Она говорила каким-то странным тоном, и это озадачило Барбе. Тут что-то не вязалось одно с другим; проглядывал какой-то обман. Кристиан Барбе был третьесортным сыщиком, обслуживавшим третьесортных клиентов. Именно поэтому у него выработалось безошибочное чутье на правду, умение добывать факты. Красивая девушка, сидевшая у него в конторе, сбивала его с толку. Сначала Барбе подумал, что, пожалуй, она собирается втянуть его в шпионаж. Затем он решил, что Ноэль просто брошенная жена, намеревавшаяся получить доказательства против своего мужа. Вскоре Барбе убедился, что и эта версия ошибочна, и теперь терялся в догадках, чего же хочет его клиентка и почему. Он протянул Ноэль перечень подружек Ларри Дугласа и наблюдал за ней, пока она читала. Ноэль оставалась абсолютно спокойной. С таким же успехом она могла просматривать квитанцию из прачечной.

Ноэль покончила со списком любовниц Ларри и взглянула на Барбе. Ее слова оказались для него полной неожиданностью.

– Я очень довольна, – сказала Ноэль.

Он уставился на нее, моргая от растерянности.

– Пожалуйста, позвоните мне, когда у вас будут новые сведения.

После того как Ноэль ушла, Кристиан Барбе еще долго сидел у себя в конторе и, глядя в окно, ломал голову над тем, что же на самом деле нужно его клиентке.

* * *

В Париже возобновилась театральная жизнь, и театры вновь были переполнены. Немцы ходили туда, чтобы отпраздновать свои славные победы и похвастаться красивыми француженками, с которыми обращались как с трофеями. Французы посещали театры, чтобы хоть на несколько часов забыть о несчастьях и поражениях.

В Марселе Ноэль несколько раз была в театре, но там ставили наскоро состряпанные любительские спектакли в исполнении бездарных артистов. Однако марсельцам было безразлично, что смотреть, и они не обращали внимания на плохое качество пьес и низкий уровень исполнения. Парижские театры не имели ничего общего с марсельскими. Здесь все было одушевлено живостью постановок и замечательным мастерством актеров, разыгрывавших умные и изящные пьесы. Несравненный Саша Гитри открыл свой театр, и Ноэль отправилась посмотреть на него, когда возобновилась постановка пьесы Бюхнера «Смерть Дантона». Потом побывала там еще раз на премьере пьесы «Асмодей», написанной молодым многообещающим автором по имени Франсуа Мориак. Она посещала и «Комеди Франсез», где давали «У каждого своя правда» Пиранделло и «Сирано де Бержерак» Ростана. Ноэль всегда ходила в театр одна и оставалась равнодушной к тому, что сидевшие в зале мужчины бросали на нее восхищенные взгляды. Она так увлекалась действием, что ей не было дела до окружающих. Драма, развертывавшаяся на сцене, волновала ее. Подобно актерам, Ноэль тоже играла роль, выдавая себя за другую и скрывая свое истинное «я» под маской перевоплощения.

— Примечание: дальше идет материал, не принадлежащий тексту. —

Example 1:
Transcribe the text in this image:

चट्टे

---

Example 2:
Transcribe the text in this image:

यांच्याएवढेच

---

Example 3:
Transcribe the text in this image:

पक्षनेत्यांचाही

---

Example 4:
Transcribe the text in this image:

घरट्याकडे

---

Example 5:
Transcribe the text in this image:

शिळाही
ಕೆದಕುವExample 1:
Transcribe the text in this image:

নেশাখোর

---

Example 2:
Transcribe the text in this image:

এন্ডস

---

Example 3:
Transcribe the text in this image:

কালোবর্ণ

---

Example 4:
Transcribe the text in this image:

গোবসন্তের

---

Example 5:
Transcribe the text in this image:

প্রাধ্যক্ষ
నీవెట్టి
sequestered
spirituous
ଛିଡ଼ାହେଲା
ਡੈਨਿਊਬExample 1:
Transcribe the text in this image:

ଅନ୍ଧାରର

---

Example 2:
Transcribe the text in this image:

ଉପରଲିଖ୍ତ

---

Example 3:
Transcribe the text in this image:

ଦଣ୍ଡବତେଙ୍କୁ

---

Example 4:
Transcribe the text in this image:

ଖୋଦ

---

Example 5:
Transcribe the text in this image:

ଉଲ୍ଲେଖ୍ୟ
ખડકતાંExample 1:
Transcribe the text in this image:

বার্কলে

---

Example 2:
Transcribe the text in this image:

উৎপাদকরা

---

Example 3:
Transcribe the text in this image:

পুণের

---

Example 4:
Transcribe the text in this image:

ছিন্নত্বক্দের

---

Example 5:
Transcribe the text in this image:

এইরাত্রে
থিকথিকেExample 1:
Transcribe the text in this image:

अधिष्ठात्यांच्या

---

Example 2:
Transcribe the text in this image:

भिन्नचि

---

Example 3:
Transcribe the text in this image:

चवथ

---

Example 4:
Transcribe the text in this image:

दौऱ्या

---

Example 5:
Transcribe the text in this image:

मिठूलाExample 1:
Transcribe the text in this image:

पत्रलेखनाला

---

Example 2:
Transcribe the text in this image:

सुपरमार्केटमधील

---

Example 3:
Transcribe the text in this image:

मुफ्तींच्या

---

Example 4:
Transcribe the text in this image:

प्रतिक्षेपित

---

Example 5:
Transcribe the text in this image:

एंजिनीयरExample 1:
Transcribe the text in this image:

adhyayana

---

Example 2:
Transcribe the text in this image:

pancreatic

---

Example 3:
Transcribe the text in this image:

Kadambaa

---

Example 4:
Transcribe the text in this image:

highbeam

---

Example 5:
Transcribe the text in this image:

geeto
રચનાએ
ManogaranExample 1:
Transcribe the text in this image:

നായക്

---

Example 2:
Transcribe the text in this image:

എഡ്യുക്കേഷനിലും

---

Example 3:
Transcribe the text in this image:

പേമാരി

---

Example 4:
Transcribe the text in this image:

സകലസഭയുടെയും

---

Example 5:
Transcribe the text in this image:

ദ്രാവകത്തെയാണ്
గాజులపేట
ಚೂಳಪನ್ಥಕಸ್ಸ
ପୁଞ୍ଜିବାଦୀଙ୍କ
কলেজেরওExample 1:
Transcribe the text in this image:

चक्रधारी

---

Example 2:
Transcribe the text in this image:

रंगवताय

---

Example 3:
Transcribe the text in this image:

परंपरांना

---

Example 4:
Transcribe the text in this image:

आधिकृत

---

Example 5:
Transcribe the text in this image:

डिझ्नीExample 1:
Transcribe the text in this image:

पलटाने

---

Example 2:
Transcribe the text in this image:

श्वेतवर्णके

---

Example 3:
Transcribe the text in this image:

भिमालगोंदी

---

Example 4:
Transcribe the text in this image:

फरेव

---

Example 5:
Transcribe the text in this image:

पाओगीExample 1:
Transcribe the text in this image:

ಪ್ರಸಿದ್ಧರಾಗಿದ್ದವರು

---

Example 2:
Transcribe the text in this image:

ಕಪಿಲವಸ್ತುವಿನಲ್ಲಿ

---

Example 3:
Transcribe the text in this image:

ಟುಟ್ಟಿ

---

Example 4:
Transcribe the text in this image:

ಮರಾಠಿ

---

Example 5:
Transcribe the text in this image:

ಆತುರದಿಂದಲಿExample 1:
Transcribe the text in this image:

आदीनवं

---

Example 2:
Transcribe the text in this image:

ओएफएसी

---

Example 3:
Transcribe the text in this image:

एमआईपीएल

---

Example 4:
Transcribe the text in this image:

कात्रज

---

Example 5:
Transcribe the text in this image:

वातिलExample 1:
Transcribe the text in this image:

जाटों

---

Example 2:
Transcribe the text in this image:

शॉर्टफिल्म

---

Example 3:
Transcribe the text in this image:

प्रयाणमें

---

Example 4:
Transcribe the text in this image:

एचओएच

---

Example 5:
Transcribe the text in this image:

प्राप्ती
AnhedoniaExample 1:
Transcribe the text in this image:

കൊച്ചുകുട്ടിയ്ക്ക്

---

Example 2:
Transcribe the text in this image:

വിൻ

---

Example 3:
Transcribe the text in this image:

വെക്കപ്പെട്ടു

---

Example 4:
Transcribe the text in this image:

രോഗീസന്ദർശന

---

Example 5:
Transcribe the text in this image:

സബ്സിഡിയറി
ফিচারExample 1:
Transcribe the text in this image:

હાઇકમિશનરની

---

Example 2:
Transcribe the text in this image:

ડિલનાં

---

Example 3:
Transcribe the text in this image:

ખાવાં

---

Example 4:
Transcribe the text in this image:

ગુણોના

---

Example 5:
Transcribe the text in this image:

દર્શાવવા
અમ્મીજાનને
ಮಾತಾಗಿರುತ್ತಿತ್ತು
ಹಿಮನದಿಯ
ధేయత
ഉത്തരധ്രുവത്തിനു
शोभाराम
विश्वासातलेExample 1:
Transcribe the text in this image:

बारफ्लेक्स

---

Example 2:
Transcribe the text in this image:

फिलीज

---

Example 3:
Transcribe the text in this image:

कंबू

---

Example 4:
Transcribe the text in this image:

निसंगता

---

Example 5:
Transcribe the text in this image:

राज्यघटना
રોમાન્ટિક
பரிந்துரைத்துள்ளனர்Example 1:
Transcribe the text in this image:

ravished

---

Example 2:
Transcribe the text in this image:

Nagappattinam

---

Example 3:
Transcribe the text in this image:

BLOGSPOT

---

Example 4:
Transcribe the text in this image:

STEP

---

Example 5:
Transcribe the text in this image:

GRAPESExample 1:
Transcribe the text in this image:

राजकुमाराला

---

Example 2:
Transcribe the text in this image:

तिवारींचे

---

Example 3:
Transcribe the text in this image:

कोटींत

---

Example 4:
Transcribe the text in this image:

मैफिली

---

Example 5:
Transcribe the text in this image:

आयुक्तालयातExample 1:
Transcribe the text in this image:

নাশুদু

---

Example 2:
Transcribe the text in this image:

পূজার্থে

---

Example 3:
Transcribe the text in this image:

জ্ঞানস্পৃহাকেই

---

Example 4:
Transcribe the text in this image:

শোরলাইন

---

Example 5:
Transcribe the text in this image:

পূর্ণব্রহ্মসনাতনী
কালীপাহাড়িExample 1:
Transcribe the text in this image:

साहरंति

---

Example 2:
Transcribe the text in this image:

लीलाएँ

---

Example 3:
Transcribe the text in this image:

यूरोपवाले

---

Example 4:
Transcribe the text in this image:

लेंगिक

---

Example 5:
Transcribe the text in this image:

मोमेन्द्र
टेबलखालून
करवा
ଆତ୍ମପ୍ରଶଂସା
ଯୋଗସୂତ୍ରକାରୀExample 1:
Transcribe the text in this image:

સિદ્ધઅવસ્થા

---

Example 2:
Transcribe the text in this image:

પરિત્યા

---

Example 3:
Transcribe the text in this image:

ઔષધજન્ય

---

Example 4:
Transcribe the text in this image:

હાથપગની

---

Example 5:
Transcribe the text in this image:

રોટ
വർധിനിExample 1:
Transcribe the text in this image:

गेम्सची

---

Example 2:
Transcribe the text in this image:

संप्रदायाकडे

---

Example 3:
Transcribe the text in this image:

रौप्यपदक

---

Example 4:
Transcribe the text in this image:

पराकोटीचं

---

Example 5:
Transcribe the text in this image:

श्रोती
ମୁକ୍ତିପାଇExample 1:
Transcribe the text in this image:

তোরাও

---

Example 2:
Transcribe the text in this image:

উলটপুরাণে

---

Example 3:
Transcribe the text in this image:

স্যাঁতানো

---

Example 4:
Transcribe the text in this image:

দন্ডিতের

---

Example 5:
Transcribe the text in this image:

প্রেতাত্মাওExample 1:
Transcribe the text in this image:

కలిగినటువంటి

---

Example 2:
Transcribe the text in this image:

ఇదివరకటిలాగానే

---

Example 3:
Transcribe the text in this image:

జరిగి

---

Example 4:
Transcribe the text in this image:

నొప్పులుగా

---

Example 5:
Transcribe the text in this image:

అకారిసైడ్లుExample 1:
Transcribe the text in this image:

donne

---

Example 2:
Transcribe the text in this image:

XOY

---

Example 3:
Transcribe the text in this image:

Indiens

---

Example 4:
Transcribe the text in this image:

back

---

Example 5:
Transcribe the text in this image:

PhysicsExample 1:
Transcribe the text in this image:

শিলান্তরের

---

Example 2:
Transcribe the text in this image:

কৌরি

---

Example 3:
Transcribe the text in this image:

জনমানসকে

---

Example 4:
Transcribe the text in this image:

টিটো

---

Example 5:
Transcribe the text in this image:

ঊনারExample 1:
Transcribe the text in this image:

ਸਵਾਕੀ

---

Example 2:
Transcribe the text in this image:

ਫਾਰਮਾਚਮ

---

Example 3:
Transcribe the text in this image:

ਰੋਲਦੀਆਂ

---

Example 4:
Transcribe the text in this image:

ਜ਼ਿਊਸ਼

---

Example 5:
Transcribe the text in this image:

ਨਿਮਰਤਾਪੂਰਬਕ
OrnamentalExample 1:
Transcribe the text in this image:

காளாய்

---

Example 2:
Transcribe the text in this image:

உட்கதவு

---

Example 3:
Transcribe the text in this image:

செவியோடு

Особенно глубокое впечатление произвела на нее пьеса Жан-Поля Сартра «При закрытых дверях». Там играл покоривший всю Европу Филипп Сорель. Внешне он был безобразен, мал ростом и мясист, лицом напоминал боксера. Его сломанный нос лишь довершал сходство. Однако стоило Сорелю открыть рот, как свершалось чудо. Он превращался в тонко чувствующего и красивого человека. Как в сказке о принце и лягушке, подумала Ноэль. Только Сорель был одновременно и тем и другим. Она стала приходить на все его спектакли и, сидя в первом ряду, изучала, как он играет, пытаясь разгадать тайну его магнетизма.

Во время одного из вечерних спектаклей к Ноэль подошел билетер и передал ей записку, где было сказано: «Каждый вечер я вижу вас в зале. Прошу вас, зайдите за кулисы после спектакля и позвольте мне встретиться с вами. Ф.С.» Ноэль с наслаждением перечитала записку; но не потому, что испытывала к Сорелю какие-то чувства. Просто она знала, что сбывается то, к чему она стремилась.

После спектакля она отправилась за кулисы. Какой-то старик, стоявший у прохода на сцену, провел ее в уборную Сореля. Он сидел перед зеркалом в одних трусах и разгримировывался. Глядя в зеркало, он изучал Ноэль.

– Невероятно! – наконец заговорил он. – Вблизи вы еще красивее.

– Благодарю вас, месье Сорель.

– Откуда вы?

– Из Марселя.

Сорель повернулся кругом, чтобы получше рассмотреть ее. Он медленно обвел Ноэль глазами с ног до головы и не упустил ничего. Несмотря на его пристальный взгляд, она не шелохнулась.

– Ищете работу? – спросил Сорель.

– Нет.

– Я никогда за это не плачу, – пояснил он. – От меня вы сможете получить лишь контрамарку на мои спектакли. Если вам нужны деньги, переспите с банкиром.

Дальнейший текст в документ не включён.